The term ‘related party’ is given a very wide meaning under the Indian Accounting Standards and covers not only affiliates (that is entities above, below and on the same level as the issuer in a group structure) but also joint venture companies and entities which exercise significant influence over the activities of such entity. This change would prevent many issuers from being able to use the Masala bond guidelines to obtain funding from offshore affiliates through privately placed bond issues which have been popular since the introduction of the Masala bond guidelines.
Examination by Foreign Exchange Department of the RBI
Another feature of Masala bonds which made them an attractive funding source for issuers was the ability to issue under the automatic route (that is, without requiring approval) for principal amounts of up to INR50 billion (approximately USD750 million) in a financial year. The 2017 Circular now requires an eligible issuer looking to issue Masala bonds of any amount to obtain sign-off from the Foreign Exchange Department (the "FED") of the RBI. As of now, there is no guidance as to the nature of such sign-off and whether it will be purely an administrative process or will it be a more substantive approval process based on the merits of the proposed transaction.

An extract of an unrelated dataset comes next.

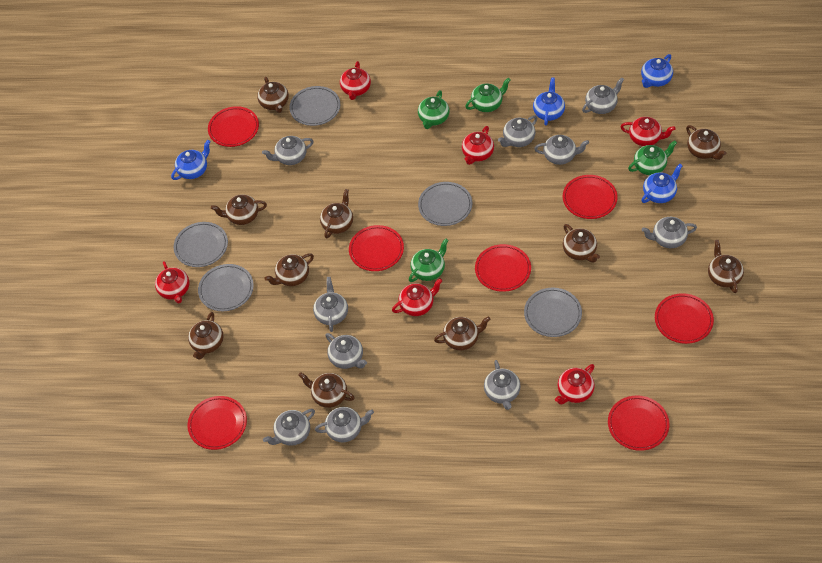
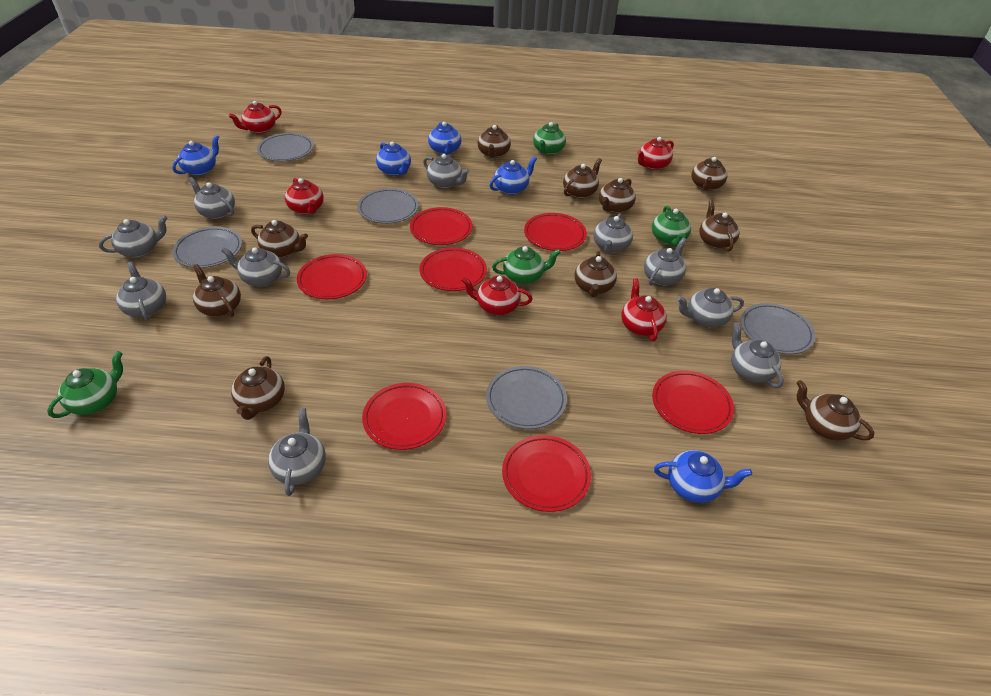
blue teapot: [171,140,211,180] [533,77,565,125] [641,54,673,88] [642,164,683,203] = 4 -> [172,135,219,176] [376,142,411,176] [428,122,461,155] [490,156,537,195] [654,450,752,503] = 5
red teapot: [155,261,189,303] [340,61,371,100] [392,278,443,316] [462,126,494,165] [555,364,595,404] [621,117,676,146] = 6 -> [228,101,282,134] [285,178,324,214] [461,276,533,315] [621,278,667,341] [637,137,674,170] = 5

It appears that the 2017 Circular is intended to align the Masala bond guidelines with the ECB guidelines. In doing so, it has made Masala bonds less accessible to many issuers and investors particularly in the high yield space where the absence of an all-in pricing cap previously held much promise for this market. Under the 2017 Circular, for example the highly publicised ReNew Power high yield bond structure would no longer be possible. It also puts a stop to the use of Masala bonds to facilitate intra-group funding which has proliferated in the recent months.